35.M.  Mariño Menéndez dit que l’État partie devrait adopter une loi sur les étrangers et l’asile et intégrer dans son droit interne les dispositions de la Convention de l’Union africaine sur la protection et l’assistance aux personnes déplacées en Afrique (Convention de Kampala), ainsi que du Protocole additionnel aux Conventions de Genève du 12 août 1949 relatif à la protection des victimes des conflits armés internationaux. Une victime de torture peut-elle intenter une action civile en réparation dans le cadre d’une procédure pénale? M. Mariño Menéndez demande des informations complémentaires sur le rôle du médiateur dans des affaires opposant des particuliers à l’administration publique. Les infractions commises par des membres des forces armées relèvent-elles de la loi no 2008‑008 ou d’une loi distincte relative aux infractions de torture et mauvais traitements? Compte tenu du moratoire de facto sur la peine capitale, M. Mariño Menéndez souhaiterait savoir si l’État partie envisage de ratifier le deuxième Protocole facultatif se rapportant au Pacte international relatif aux droits civils et politiques visant l’abolition de la peine de mort.

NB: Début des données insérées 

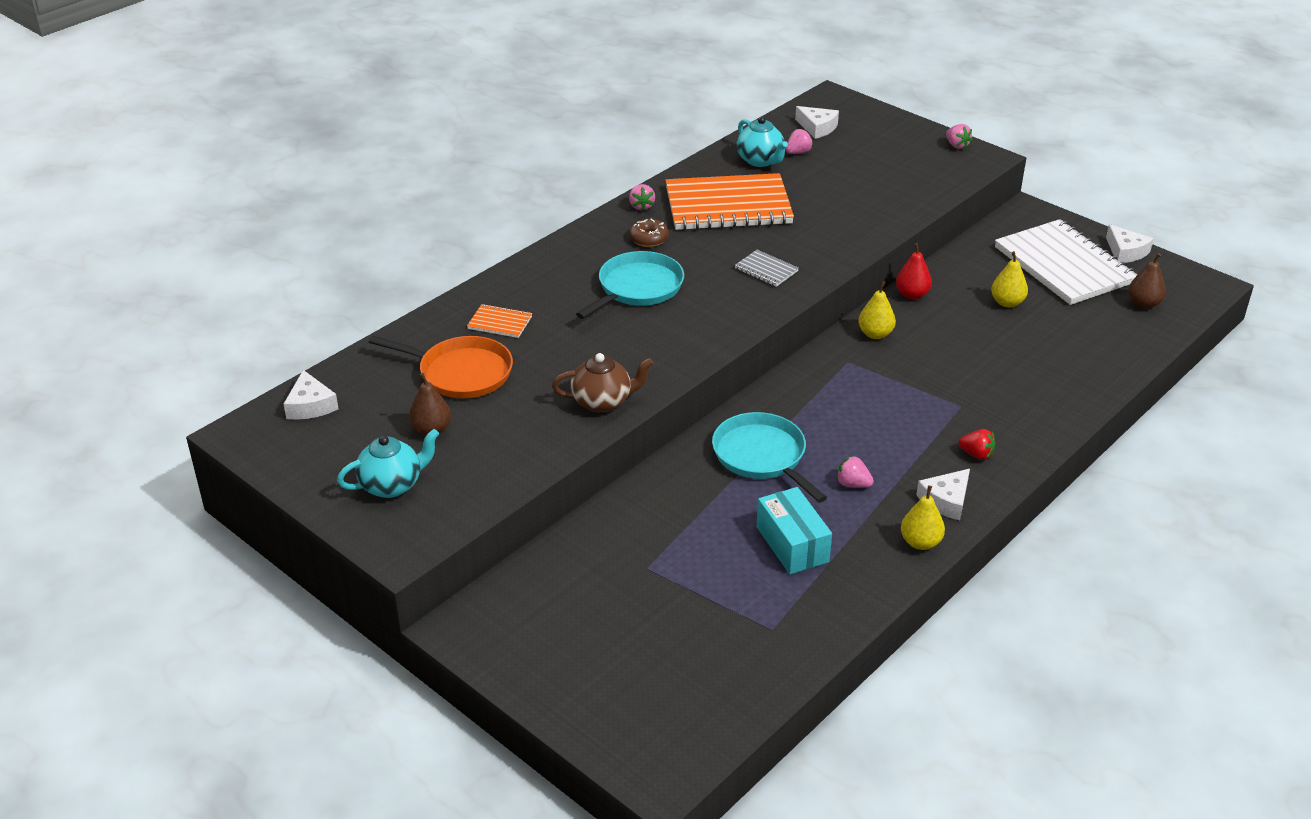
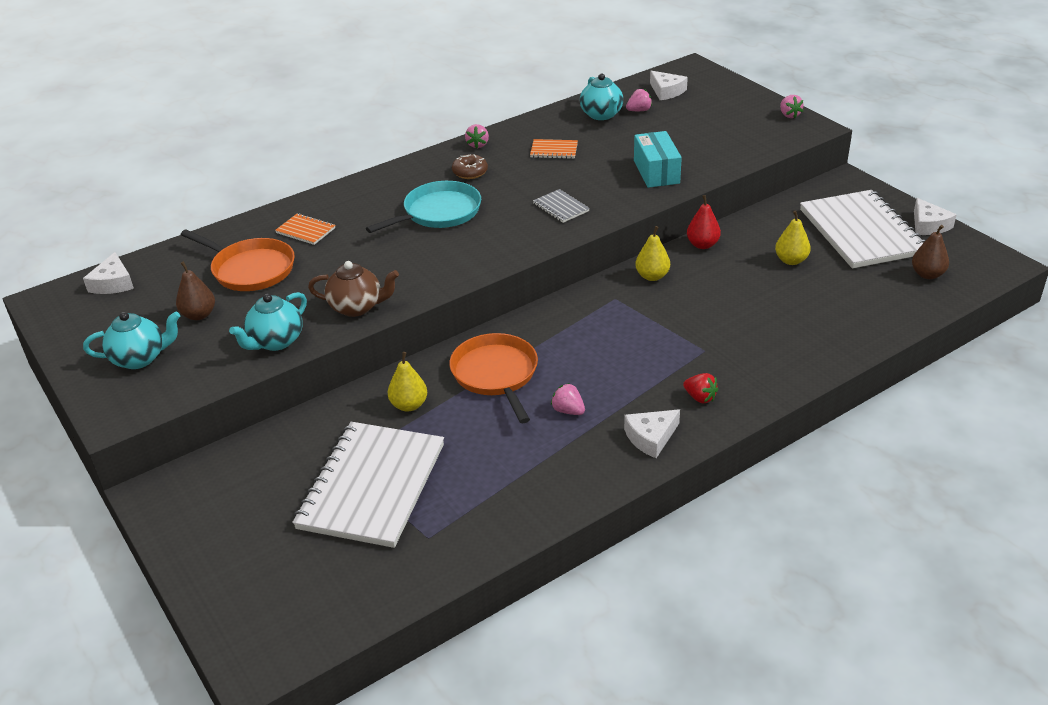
camera: 15 degrees right, 0 degrees up
orange notebook [665,173,794,230] -> orange notebook [530,139,578,159], size x0.42
turquoise pan [712,412,827,503] -> orange pan [449,333,538,423]
turquoise box [757,487,832,574] -> turquoise box moved to [634,131,682,188]
yellow pear [901,486,945,550] -> yellow pear moved to [388,352,427,411]
none -> turquoise teapot [229,292,307,351]
none -> white notebook [292,422,444,548]

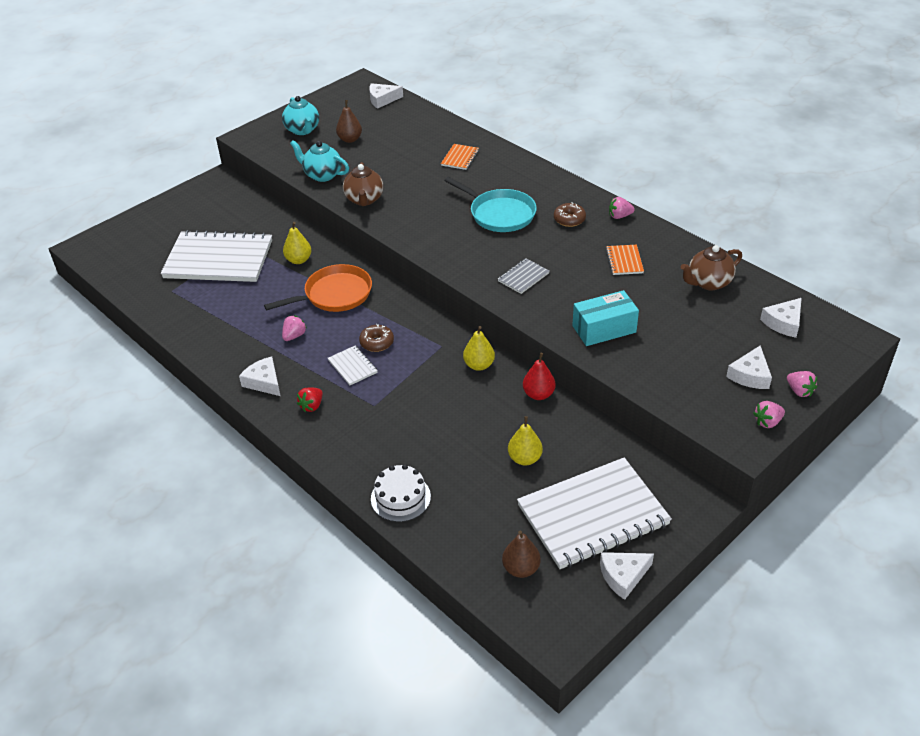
camera: 80 degrees right, 5 degrees up
orange pan [180,229,295,291] -> none
turquoise teapot [580,74,623,120] -> brown teapot [681,245,742,290]
pink strawberry [626,89,652,111] -> pink strawberry moved to [787,371,817,397]
none -> white notebook [328,346,378,385]
none -> brown donut [359,324,394,352]
none -> white cake [371,464,431,522]
none -> white cheese [726,345,772,389]

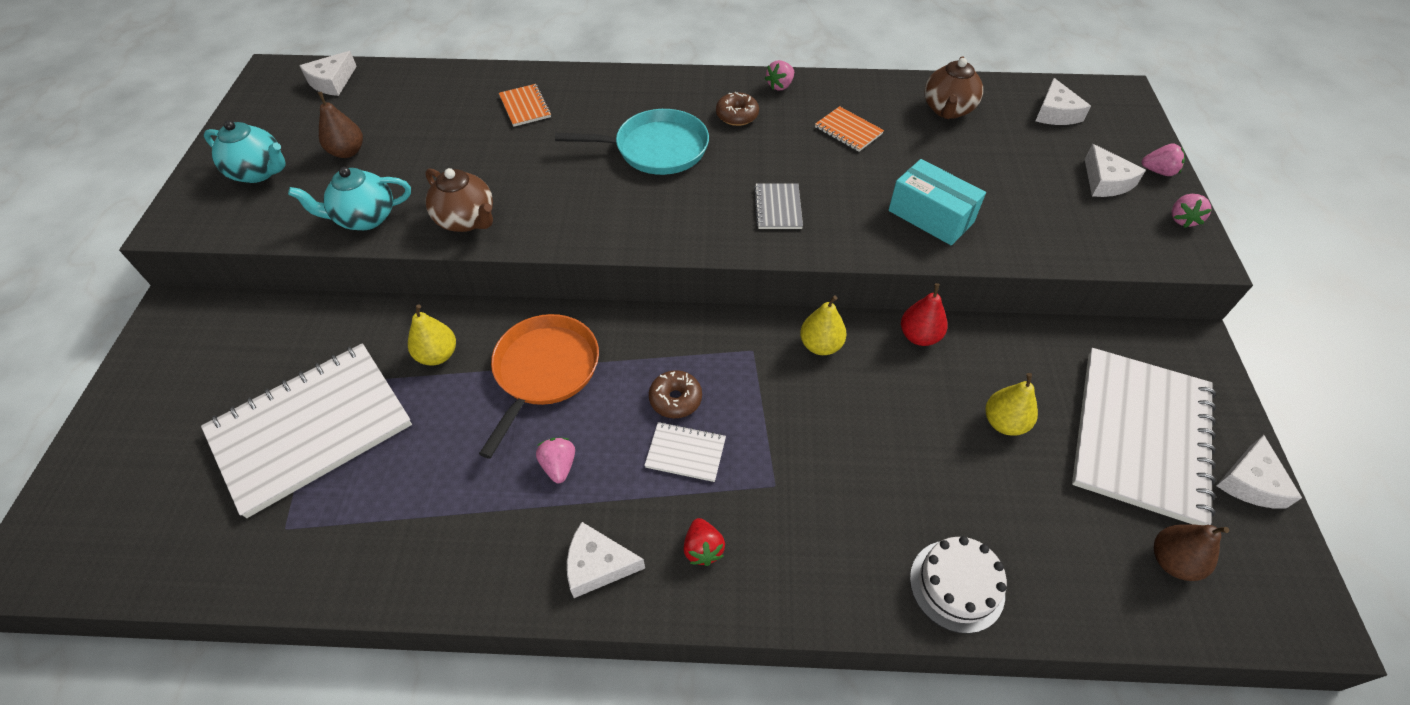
camera: 45 degrees left, 10 degrees up
turquoise box [572,290,639,346] -> turquoise box turned 75 degrees counterclockwise [888,159,986,246]

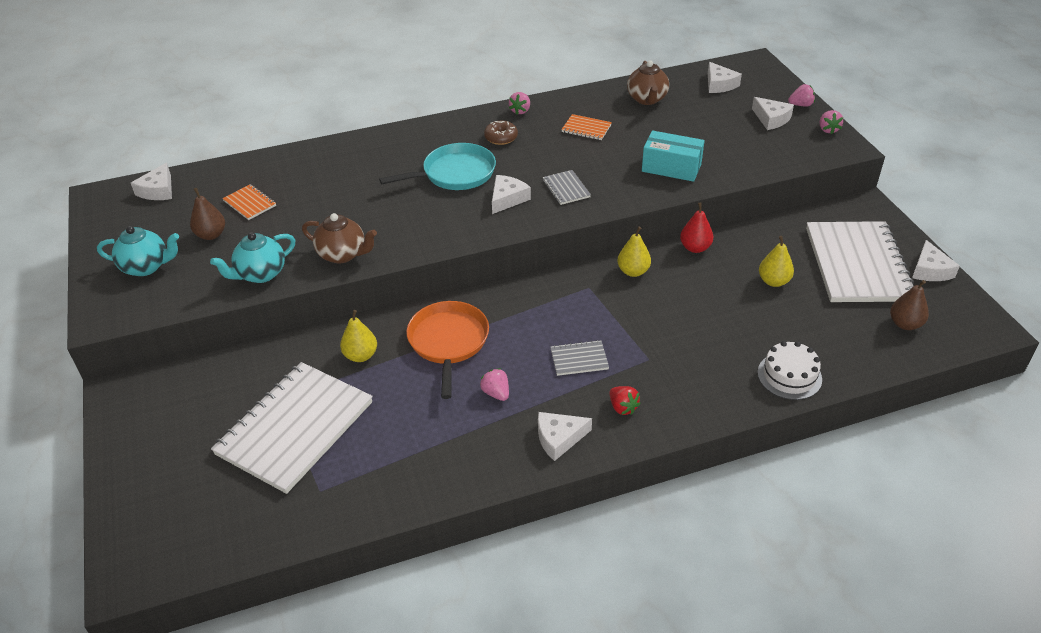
camera: 20 degrees left, 10 degrees down
orange notebook [499,84,551,127] -> orange notebook moved to [222,184,276,220]
white notebook [644,422,726,482] -> grey notebook [550,340,609,376]
brown donut [649,370,702,418] -> none
none -> white cheese [492,175,531,214]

36.M me Kleopas demande si les nouvelles autorités de l’État partie s’engageront à mener des enquêtes et à poursuivre les auteurs d’actes de torture et mauvais traitements commis par le passé dans l’État partie et à dissoudre des groupes tels que les forces d’intervention spéciale responsables de ces infractions. Elle souhaite connaître le sort de Rakotompanahy Andry Faly et de trois autres membres du Réseau de radiotélévision malgache (MBS), qui ont été arrêtés le 23 juin 2009 et demeurent détenus sans jugement. Citant un rapport d’Amnesty International établi après sa visite dans l’État partie en septembre 2011, Mme Kleopas est préoccupée par les conditions carcérales à Madagascar. Selon ce rapport, la prison centrale Antanimora à Antananarive, qui a une capacité maximale de 800 personnes, en compte aujourd’hui plus de 2 830 dont la majorité en détention provisoire. Les femmes sont séparées des hommes, mais il apparaît que certaines sont détenues avec leurs bébés et jeunes enfants qui sont ainsi exposés à d’éventuels problèmes de santé. Les femmes enceintes ne reçoivent pas les soins médicaux appropriés et les jeunes filles sont placées avec les femmes adultes.

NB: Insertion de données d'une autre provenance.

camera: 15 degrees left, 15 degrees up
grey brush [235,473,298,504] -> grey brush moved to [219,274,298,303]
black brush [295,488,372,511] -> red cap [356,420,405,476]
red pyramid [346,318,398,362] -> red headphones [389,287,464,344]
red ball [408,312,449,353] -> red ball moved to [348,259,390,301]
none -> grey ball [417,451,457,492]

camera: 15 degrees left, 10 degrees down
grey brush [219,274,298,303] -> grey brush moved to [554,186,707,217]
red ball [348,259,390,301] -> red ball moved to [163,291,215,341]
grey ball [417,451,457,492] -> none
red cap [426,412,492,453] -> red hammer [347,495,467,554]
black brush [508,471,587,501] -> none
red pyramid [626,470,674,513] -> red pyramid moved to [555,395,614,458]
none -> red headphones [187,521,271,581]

37.La Présidente demande si l’absence actuellement d’un gouvernement légitime empêche l’application du Plan d’action pour Madagascar (MAP) en vue d’atteindre les Objectifs du Millénaire pour le développement et la ratification du Protocole facultatif à la Convention contre la torture et autres peines ou traitements cruels, inhumains ou dégradants. En cette période de transition, la délégation a-t-elle éprouvé des difficultés à se présenter devant le Comité? Mme Gaer demande ce qu’il est advenu de deux chefs de l’opposition, Fetison Rakoto Andrianirina et Zafilahy Stanislas, qui ont été portés disparus par certaines ONG et qui sont censés être détenus dans des lieux de détention secrets. Elle souhaite également savoir combien de plaintes pour torture et mauvais traitements ont été déposées et si une action a été engagée?

La première partie ( publique ) de la séance prend fin à 11 h 50.